Just as Rohr experienced the Torah through the poetic prism of COVID, we now experience and interpret his verse in the context of the cautious optimism of 5786. The bones of murdered hostages, our contemporary Yosefs, are slowly carried back from Gaza into their own land, and we pray that their return ends our latest period of hopeless wandering.
Review of Eden Pearlstein, Nothing is for Everyone (Ayin Press, 2024).
Eden Pearlstein is a writer, musician, editorial director of Ayin Press, and self-styled “trickster-teacher of Jewish text, thought, and practice” (xi). The mischievous demeanor and fast rhythm of his poetry live up to this title. While Hecht (considered above) turns written verse into a visual medium, Pearlstein’s debut collection employs it as music.
The first section, “stranded in paradise,” riffs heavily on the theme of the Garden of Eden—an unsurprising source of interest for a poet who bears this garden’s name as his own. In one early example, the man named after paradise tells of the end of humanity’s stay in a paradise full of names: “Until one day they ate a name / Off a branch of the name / That had been named by The Name” (“Jewish Geography (Tikkun HaShem), 4). A later poem conceives of humanity as enduringly foreign to the world following our creation and banishment from Eden, “bad astronauts / crash-landed in / paradise” (“Squatters’ Rites,” 11). Proper fulfillment of our religious duty requires us to recognize our alienness: “For God’s sake / make things / more beautiful / Than they were / before you got / here—then / Vanish. / Anything else is / trespassing.” (Ibid.).
The essential meaning of being human is that we cannot return to Eden, but must live and strive in perpetual exile: “The palace stands inside a square that has been long deserted / With a sign slung from a gate on purpose poorly worded / written in a cryptic script / familiar and strange / welcoming or menacing / depending on the sage / For those inclined to take the time to scale the outer wall / A snake awaits inside the gate to make sure that they fall” (“words/myth,” 27). This reference to “those inclined” to seek a return to Eden acknowledges the existence of different religious types: some are inclined to pursue the secrets of Creation in mysticism, and others are not. Regardless, neither will find those secrets.

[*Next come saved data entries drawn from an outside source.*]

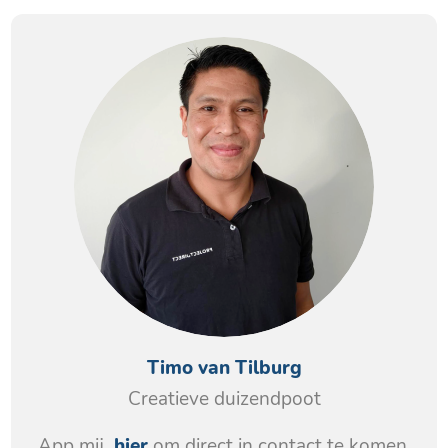
Timo van Tilburg
Creatieve duizendpoot
App mij
hier
om direct in contact te komen.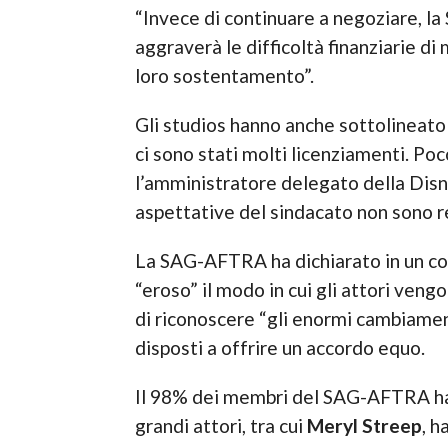
“Invece di continuare a negoziare, l
aggraverà le difficoltà finanziarie di 
loro sostentamento”.
Gli studios hanno anche sottolineato 
ci sono stati molti licenziamenti. Po
l’amministratore delegato della Disne
aspettative del sindacato non sono re
La SAG-AFTRA ha dichiarato in un co
“eroso” il modo in cui gli attori vengo
di riconoscere “gli enormi cambiament
disposti a offrire un accordo equo.
Il 98% dei membri del SAG-AFTRA ha g
grandi attori, tra cui
Meryl Streep
, h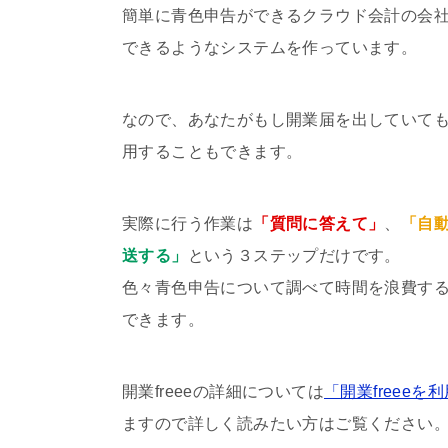
簡単に青色申告ができるクラウド会計の会
できるようなシステム
を作っています。
なので、あなたがもし開業届を出していて
用することもできます。
実際に行う作業は
「質問に答えて」
、
「自
送する」
という３ステップだけです。
色々青色申告について調べて時間を浪費す
できます。
開業freeeの詳細については
「開業freee
ますので詳しく読みたい方はご覧ください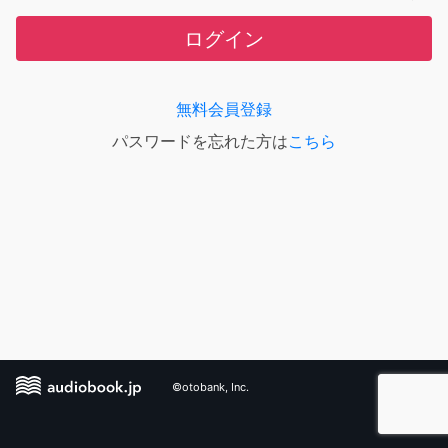
ログイン
無料会員登録
パスワードを忘れた方は
こちら
©otobank, Inc.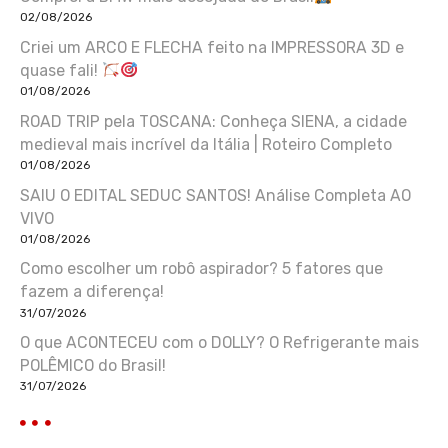
02/08/2026
Criei um ARCO E FLECHA feito na IMPRESSORA 3D e
quase fali!
01/08/2026
ROAD TRIP pela TOSCANA: Conheça SIENA, a cidade
medieval mais incrível da Itália | Roteiro Completo
01/08/2026
SAIU O EDITAL SEDUC SANTOS! Análise Completa AO
VIVO
01/08/2026
Como escolher um robô aspirador? 5 fatores que
fazem a diferença!
31/07/2026
O que ACONTECEU com o DOLLY? O Refrigerante mais
POLÊMICO do Brasil!
31/07/2026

That brings the poet to the Torah, the revelation that follows us into exile. The Torah is simultaneously a collection of minutiae and an expression of infinity: “Everything is / A big deal for / The God of small things. / Torah is a thesaurus / With infinite entries / For only one Word. / With this many / Windows, why have / Walls at all?” (“Home in Exile, 51).
Unlike Rohr’s collection, Nothing is for Everyone makes no explicit promise of guiding readers through parashat ha-shavua, but its playful, transgressive pages escort us from Creation to Sinai. One hopes that Pearlstein’s next collection will guide the Israelites through the wilderness that follows.
[1] Parenthetical citations refer to the page numbers of each poetry collection.